I talked to Vivian’s pediatrician on Monday, twice. Both times via phone. Both times were incredibly awkward.
The first time in the morning in front of our Neonatal Outreach nurse and Ben, as it was the nurse’s mobile phone we were talking on.
I asked the doctor why we were not getting an EEG done for Vivian, why were the doctors just happy to up her current medication without doing an EEG as well? Her reply was that they were 100% happy to say that Vivian was presenting with infantile spasms and that because of Vivian’s brain injury, she will already have an abnormal EEG. That they did not want to ‘chop and change’ her medication right now, although we may end up having to do that further down the line if this medicine doesn’t work. She told me that the cases I’ve read will not apply to Vivian, because she is a symptomatic case of IS, and they already know that this is stemming from her brain injury. That we need to put her into a different category.
I was just shocked by this. She said she would call me back in the afternoon to discuss upping Vivian’s current medicine to the maximum dose.

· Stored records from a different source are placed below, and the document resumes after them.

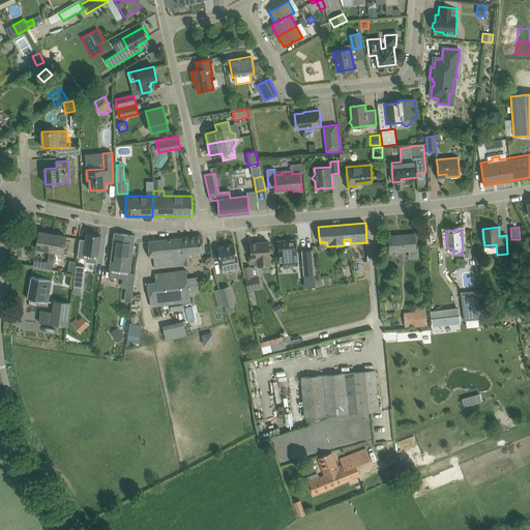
[(36,248),(50,251),(52,234),(39,231),(36,248)]
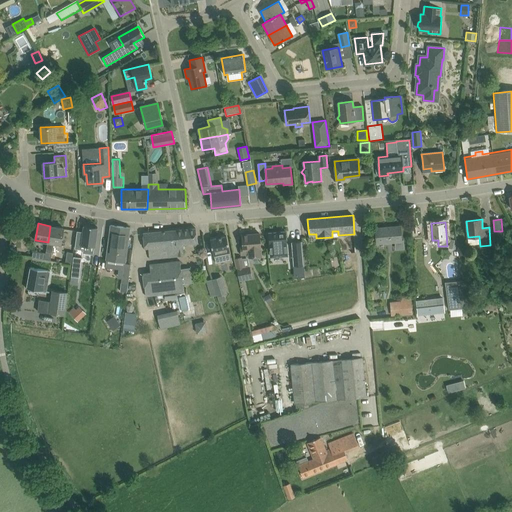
[(131,228),(111,225),(106,259),(126,262),(131,228)]
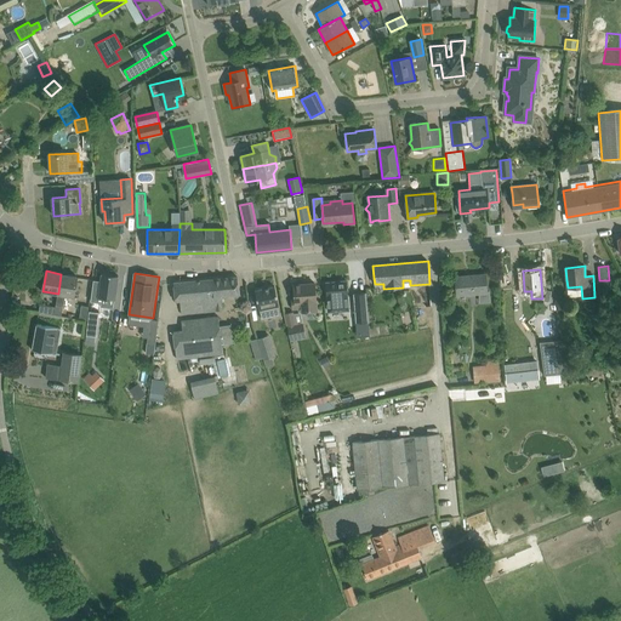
[(58,294),(56,307),(53,314),(62,317),(66,295),(74,296),(77,277),(61,274),(58,294)]
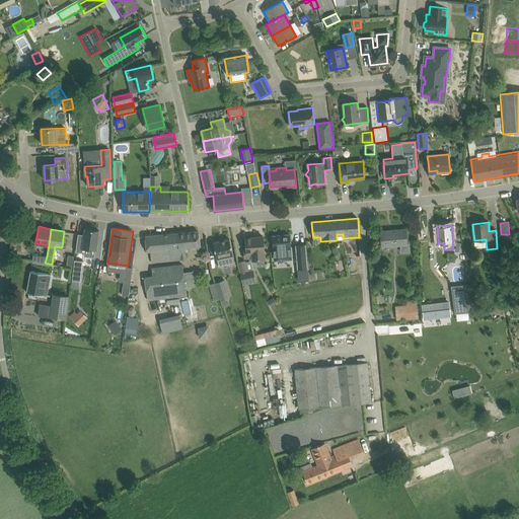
[(76,234),(74,252),(84,253),(84,250),(95,251),(98,230),(83,229),(82,235),(76,234)]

I got off the phone, not knowing what to say or what to ask. It only created more questions for me. I went to the Infantile Spasms community and asked if there were other cases of symptomatic IS that have been treated in this manner parents replied that their doctors had done numerous EEGs on their children, even though they knew what was causing the IS, because to treat IS you have to treat the seizures and the EEG activity.
Another parent pointed out that many doctors will treat the child and not the EEG- only treating for clinical seizures.
The doctor called back, and I asked again, why are we not doing an EEG? She said because it will not change Vivian’s outcome. I asked, could we be missing seizures that would be seen on an EEG though? She said yes, we could be, but that they were only treating the clinical seizures because they were making Vivian uncomfortable. Not because they would change Vivian’s outcome.
So, in other words, because my child already has brain damage, the doctors seem are unwilling to go the full mile to treat the IS fully, because they do not believe it will help her development or brain activity. The doctor said she was sorry that I had to come to terms with this. That the neurologist would “try” to be there for our appointment on 19 August.
How do they know what Vivian might be capable of? Nobody thought she would even be able to breastfeed, and she did that. They thought she wouldn’t make eye contact, and she does that. She smiles, she bats at her toys like any other baby her age would. Her head and neck control have always been very strong, and she can push up on her arms while on her tummy, just like any other baby can right now. If you talk to her she will coo at you quite happily while looking at you in the eye. I know some babies with IS cannot do any of these things. I am afraid of losing these milestones.
How do they know that treating her more aggressively would not be worth it? How do they know that we are not risking regression of her development by not treating it fully? Again, how do they know what Vivian could actually do if she was given the chance to live fully seizure free?
I believe Ben and I will be asking someone to accompany us to the appointment, to make sure we get all the questions asked and answered, because I can’t seem to get my words out correctly when talking to the doctors about this.
I am praying that the current medications are enough to treat her seizures but how will we know without having all of the information? How do they know?